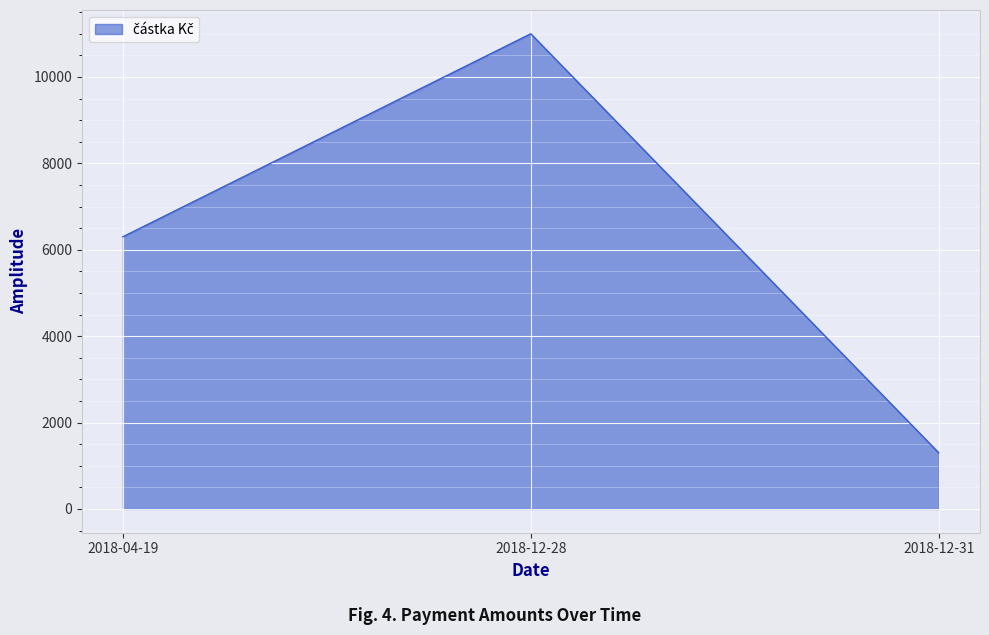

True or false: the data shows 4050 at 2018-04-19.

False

* * *

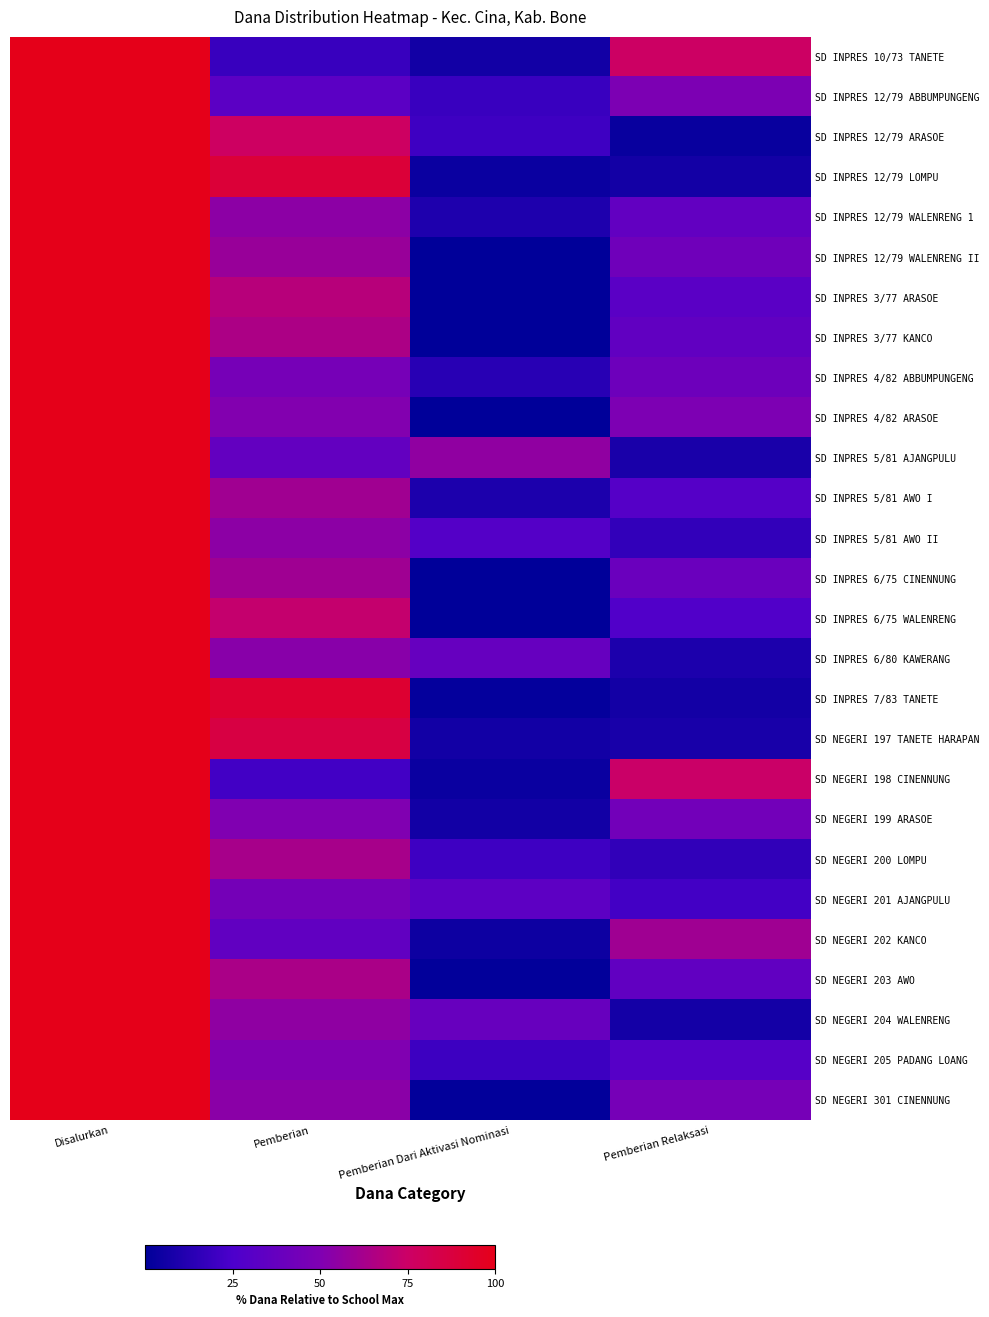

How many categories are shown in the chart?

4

...

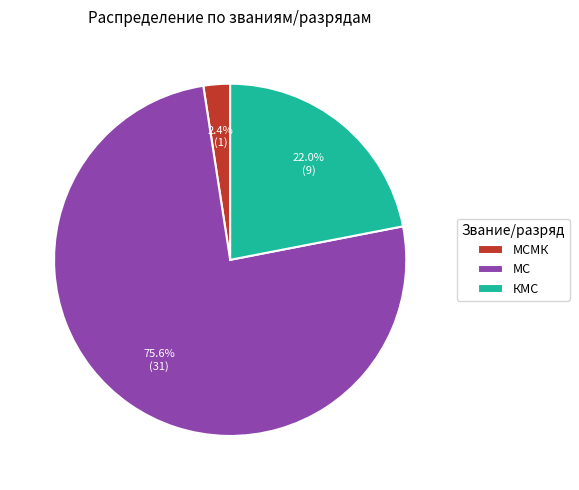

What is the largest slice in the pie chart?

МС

• ABOUT THIS TASK: Pull out every line of the entries above that contains the string "chart". Treat case as significant.

• RESULT OF THE TASK:
How many categories are shown in the chart?
What is the largest slice in the pie chart?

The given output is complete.